In February 1942, Schlesinger was promoted to Chief Service Officer of the Jewish Security Service. His deputy was Heinz Todtmann, the head of service area I (command office). Schlesinger's main task was to administer the prisoner index and the production of the deportation lists for the transports of the Jews, Sinti, and Roma to Auschwitz, Sobibor, and the Theresienstadt. Since the first inmates of Westerbork were predominantly German Jews and therefore most of the security service as well, Schlesinger took advantage of his leadership position to protect his compatriots from deportation and to prioritize Dutch Jewish inmates for the deportation lists.

Schlesinger dressed like an "overly Prussian": He wore breeches, boots, a leather coat and an officer's cap. He regularly took money, valuables and sexual favors in exchange for protection from deportation or for a "better" deportation destination, such as Theresienstadt instead of Auschwitz. He managed the black market in the camp and ordered the deportation of competing prisoners. Etty Hillesum, a contemporary witness and Auschwitz victim, described Schlesinger as "the right hand" of the camp commandant SS-Obersturmführer Albert Konrad Gemmeker. On deportation days, he and the SS guards appeared on the platform to supervise the transports. Adolf Eichmann said of the Dutch deportations at his trial in 1961: "The trains ran like a dream."

On 11 April 1945, Gemmeker transferred the camp management to Oberdienstleiter Schlesinger, who on the same day handed it over to Adrianus van As, a non-Jew who had been in charge of food management in the camp since 1942. The Westerbork transit camp was liberated the next day by Canadian Army troops. The SS had destroyed the deportation lists in the days before, but Schlesinger hid a copy of them and gave them to the Allies. In 1946, proceedings against Schlesinger and other prisoner functionaries began, but were stopped. In the 1949 Gemmeker trial before the Leeuwarden Special Court, where defense witness Schlesinger testified on his behalf.

== Flight ==
Schlesinger and his wife Thea emigrated by ship from Rotterdam to New York on 19 January 1951. Schlesinger's location was only found out in 1973 by investigators in the second trial against Gemmeker.

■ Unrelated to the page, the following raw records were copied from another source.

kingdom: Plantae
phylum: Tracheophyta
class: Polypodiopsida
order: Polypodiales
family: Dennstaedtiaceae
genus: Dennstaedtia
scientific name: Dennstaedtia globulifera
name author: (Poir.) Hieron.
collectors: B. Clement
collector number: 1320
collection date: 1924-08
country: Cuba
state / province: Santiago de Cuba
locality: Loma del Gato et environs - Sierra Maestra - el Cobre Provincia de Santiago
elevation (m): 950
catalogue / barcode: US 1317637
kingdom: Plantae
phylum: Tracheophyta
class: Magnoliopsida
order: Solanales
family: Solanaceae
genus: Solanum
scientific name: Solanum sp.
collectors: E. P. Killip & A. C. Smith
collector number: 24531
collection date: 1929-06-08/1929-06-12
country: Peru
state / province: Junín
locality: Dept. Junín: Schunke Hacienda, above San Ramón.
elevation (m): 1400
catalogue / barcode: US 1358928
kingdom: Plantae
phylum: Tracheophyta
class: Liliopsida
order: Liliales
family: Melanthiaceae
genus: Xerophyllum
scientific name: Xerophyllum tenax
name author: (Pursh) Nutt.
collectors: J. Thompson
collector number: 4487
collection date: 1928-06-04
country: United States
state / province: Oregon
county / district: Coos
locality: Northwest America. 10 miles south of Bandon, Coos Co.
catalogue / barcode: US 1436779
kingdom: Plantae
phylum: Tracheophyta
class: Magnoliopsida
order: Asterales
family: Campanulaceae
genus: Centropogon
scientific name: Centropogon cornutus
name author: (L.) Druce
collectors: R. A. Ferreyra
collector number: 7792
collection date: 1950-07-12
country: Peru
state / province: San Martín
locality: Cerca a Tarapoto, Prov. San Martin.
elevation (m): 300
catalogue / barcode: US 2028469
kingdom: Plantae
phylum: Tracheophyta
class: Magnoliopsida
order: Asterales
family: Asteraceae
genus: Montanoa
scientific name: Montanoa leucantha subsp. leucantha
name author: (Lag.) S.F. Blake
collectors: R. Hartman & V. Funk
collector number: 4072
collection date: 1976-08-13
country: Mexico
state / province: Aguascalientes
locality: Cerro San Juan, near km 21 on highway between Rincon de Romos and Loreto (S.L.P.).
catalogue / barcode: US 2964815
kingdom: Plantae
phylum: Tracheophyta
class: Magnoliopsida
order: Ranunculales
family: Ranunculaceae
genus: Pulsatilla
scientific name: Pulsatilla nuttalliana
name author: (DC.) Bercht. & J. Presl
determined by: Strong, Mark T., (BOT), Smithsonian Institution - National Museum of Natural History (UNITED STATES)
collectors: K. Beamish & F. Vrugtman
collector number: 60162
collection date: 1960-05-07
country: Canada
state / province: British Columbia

According to his wife, Schlesinger died in 1964. In addition, Thea Schlesinger refused to testify against Gemmeker in the German consulate. She died in 2002 in Jacksonville, Florida.

As a prison officer of the corrupt German Jewish security service at the Westerbork transit camp, Schlesinger is considered to have been actively involved in the deportation and murder of more than 100,000 Jews.